CE QUI LUI EST ARRIVÉ : CHUTE DE 20 M EN ESCALADE. MULTIPLES FRACTURES AUX PIEDS DROIT ET GAUCHE, FRACTURE DU SINUS FRONTAL, DE L’ARCADE ET TRAUMATISME THORACIQUE.
« ACCEPTER ET UTILISER SES ÉMOTIONS. »
Le pouvoir de l’esprit
Le yoyo est un bon terme pour décrire mon état émotionnel après l’accident. Tous les jours, à l’hôpital, on m’avait parlé d’amputer une partie du pied qui était nécrosée. Finalement, l’amputation n’a pas eu lieu, j’ai conservé mes deux pieds. Alors, je me suis dit que ça prendrait le temps qu’il faudrait pour revenir au plus haut niveau, mais que cela ne dépendrait que de moi.

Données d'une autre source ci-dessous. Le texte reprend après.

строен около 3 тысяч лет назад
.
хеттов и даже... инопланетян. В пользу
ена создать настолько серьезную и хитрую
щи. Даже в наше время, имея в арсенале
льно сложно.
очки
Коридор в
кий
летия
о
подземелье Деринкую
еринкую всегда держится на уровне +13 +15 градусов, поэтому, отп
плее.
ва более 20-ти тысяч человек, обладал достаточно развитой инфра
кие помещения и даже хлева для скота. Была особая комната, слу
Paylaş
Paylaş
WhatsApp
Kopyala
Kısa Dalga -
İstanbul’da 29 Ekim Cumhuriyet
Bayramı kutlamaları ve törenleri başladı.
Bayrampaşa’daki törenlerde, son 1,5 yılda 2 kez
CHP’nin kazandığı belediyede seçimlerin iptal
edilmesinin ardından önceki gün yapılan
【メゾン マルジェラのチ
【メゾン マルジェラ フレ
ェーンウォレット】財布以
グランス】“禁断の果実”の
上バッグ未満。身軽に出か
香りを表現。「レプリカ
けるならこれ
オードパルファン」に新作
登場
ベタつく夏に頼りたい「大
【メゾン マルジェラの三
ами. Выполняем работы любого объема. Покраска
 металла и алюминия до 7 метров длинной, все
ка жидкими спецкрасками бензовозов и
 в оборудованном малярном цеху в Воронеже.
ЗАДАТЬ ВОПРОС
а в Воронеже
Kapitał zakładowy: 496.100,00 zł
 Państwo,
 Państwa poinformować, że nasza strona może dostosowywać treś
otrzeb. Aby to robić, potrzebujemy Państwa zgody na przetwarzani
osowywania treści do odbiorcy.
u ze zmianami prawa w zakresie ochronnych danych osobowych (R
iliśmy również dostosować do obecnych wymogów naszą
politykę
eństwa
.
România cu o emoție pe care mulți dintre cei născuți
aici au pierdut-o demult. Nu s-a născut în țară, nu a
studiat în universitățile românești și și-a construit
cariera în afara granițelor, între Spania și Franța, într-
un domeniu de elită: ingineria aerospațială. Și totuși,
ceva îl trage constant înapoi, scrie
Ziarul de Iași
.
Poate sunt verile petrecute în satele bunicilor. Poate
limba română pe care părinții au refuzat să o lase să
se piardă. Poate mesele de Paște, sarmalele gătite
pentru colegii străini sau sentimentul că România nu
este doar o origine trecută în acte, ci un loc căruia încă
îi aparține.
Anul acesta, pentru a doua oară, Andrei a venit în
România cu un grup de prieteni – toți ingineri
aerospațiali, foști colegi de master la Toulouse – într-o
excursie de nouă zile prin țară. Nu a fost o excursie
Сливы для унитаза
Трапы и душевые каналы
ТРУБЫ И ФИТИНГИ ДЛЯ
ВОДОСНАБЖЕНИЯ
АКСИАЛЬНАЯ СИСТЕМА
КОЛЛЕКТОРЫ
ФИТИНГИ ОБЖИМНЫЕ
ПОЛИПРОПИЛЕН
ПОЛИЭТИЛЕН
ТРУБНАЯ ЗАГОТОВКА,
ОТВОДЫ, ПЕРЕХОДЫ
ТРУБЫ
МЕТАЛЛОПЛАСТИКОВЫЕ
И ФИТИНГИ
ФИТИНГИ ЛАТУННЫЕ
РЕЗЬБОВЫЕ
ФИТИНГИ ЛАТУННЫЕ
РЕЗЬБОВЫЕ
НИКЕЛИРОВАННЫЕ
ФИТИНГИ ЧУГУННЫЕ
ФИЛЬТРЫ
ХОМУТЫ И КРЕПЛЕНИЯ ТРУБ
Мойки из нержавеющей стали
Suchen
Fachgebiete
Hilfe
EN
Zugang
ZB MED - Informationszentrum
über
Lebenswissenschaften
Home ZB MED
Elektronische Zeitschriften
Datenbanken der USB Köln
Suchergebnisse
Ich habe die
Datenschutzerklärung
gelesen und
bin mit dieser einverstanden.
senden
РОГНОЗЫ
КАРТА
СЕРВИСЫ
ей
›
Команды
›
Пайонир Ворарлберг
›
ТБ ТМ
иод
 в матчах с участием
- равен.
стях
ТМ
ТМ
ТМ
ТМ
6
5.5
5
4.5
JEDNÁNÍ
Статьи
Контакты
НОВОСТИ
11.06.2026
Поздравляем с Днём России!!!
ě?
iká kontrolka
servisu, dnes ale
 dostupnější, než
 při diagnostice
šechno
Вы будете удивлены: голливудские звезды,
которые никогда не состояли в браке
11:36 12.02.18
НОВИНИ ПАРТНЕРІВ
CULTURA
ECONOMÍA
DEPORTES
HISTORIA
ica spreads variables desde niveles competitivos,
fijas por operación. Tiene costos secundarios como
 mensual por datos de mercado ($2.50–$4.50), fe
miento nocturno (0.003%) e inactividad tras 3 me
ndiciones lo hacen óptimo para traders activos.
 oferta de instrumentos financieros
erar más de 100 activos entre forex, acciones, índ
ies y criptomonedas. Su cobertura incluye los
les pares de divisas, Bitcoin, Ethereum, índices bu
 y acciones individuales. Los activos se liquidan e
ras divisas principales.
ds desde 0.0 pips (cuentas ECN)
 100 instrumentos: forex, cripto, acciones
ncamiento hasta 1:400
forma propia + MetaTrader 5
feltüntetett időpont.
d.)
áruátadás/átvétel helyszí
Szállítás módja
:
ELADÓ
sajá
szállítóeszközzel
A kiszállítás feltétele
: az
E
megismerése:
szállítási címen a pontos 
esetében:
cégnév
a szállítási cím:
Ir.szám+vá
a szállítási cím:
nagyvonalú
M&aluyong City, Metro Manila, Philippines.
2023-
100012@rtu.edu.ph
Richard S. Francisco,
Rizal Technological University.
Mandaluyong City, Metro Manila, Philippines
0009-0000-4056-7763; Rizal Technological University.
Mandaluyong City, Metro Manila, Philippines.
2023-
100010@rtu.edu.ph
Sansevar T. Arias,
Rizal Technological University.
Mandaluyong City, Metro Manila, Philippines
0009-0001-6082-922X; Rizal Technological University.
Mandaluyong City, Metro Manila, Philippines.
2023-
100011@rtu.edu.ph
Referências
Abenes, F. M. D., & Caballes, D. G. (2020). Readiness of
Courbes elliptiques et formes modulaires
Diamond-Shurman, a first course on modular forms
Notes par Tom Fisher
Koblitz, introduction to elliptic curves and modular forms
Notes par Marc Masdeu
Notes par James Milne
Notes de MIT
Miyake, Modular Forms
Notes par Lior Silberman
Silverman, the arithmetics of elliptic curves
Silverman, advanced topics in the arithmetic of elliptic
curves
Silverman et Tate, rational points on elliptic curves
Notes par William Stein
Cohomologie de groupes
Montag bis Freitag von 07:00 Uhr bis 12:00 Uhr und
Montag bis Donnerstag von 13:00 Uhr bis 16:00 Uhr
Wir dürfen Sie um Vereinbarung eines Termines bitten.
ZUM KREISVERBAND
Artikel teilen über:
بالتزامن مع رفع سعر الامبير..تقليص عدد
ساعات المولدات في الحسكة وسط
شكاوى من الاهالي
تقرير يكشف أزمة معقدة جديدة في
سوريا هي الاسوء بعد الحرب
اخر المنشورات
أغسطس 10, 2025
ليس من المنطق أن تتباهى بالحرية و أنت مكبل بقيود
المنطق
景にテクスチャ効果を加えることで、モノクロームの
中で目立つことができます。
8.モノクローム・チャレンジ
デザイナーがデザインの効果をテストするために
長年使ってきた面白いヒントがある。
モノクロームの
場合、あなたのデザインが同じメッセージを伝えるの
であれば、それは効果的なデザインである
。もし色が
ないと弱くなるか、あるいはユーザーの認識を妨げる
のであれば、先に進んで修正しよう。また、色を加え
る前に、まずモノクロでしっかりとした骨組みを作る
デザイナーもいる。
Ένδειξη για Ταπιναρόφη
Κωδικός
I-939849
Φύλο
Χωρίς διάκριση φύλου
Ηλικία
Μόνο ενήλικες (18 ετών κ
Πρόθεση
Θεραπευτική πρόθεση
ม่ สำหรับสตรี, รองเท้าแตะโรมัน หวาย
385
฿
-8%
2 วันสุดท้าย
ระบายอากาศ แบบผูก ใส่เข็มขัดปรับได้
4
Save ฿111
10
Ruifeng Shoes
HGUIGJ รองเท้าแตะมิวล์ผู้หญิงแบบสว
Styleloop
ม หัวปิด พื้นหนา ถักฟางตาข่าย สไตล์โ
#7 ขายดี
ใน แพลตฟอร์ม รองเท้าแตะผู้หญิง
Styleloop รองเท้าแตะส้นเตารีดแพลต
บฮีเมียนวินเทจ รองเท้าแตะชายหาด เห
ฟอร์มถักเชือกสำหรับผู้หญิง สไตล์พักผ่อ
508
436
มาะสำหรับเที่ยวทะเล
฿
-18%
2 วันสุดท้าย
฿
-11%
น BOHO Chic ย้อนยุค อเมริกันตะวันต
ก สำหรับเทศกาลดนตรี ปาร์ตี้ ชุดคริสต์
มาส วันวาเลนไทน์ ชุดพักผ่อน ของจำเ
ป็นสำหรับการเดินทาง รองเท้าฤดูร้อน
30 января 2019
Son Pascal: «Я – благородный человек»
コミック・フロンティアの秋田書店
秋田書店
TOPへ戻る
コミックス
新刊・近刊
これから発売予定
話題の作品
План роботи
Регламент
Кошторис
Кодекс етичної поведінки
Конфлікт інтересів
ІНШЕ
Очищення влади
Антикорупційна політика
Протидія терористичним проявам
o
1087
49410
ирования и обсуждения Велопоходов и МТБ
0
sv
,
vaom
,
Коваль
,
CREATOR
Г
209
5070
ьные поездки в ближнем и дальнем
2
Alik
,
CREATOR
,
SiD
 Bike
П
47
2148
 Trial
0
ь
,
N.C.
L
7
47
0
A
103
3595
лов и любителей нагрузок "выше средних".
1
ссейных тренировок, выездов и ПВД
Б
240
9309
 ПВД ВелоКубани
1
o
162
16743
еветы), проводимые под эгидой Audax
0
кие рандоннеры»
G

Mais c’était un peu naïf. Quand mon deuxième pied a été opéré et que la chirurgienne est venue me voir, elle m’a dit que grimper et marcher seraient désormais difficiles. Cela m’a tellement terrifié que j’ai somatisé, j’ai eu l’appendicite quelques jours après l’opération. Voir comment mon corps était capable de réagir m’a montré le pouvoir de l’esprit. Nous pouvons nous conditionner dans des états de dingue. Comprendre cela a tout amorcé pour la suite. J’étais équipé pour me dire : « Ce n’est pas grave, c’est une étape à passer. »
Savoir filtrer le discours des chirurgiens
Il faut savoir trier, filtrer ce que disent les chirurgiens. Ils sont obligés de te délivrer un discours « standard » vu ce qu’ils ont sous les yeux, ce qu’ils voient de ton état. Mais à partir de là, il faut rester positif, garder un minimum d’objectivité, croiser différentes expériences. Cela donne de l’espoir : untel ou unetelle, dans des états lamentables, ont fini par s’en sortir, à parvenir à un dénouement heureux.
Mais bien sûr, on ne peut pas être une machine de volonté. Il faut accepter les émotions que l’on va traverser, les comprendre et les utiliser. Il y a un moment où l’acceptation de ton état, de tes blessures, doit être totale. Par exemple, si une fois rétabli, tu te dis : « je n’y vais pas parce que ça va me faire mal », c’est qu’en réalité tu n’as pas envie d’y aller, tu te donnes des excuses et entretiens le fait que ta blessure sera toujours un problème. Dans ma rééducation, le mental a joué, mais j’ai aussi été très bien entouré, avec ma femme, mes amis et ma famille. C’est fondamental, nous ne sommes pas seuls dans cette aventure.
Ma vision a changé, mon rapport aux autres a évolué. J’ai compris l’importance de la vie réelle et ce qu’on en fait, je n’ai plus envie d’alimenter les faux-semblants sur les réseaux sociaux. Les gens qui survivent à un accident grave disent parfois : « c’est la meilleure chose qui me soit arrivée » et c’est vrai : sans un traumatisme et une expérience pareils, il n’est pas concevable d’ouvrir les yeux sur certaines choses.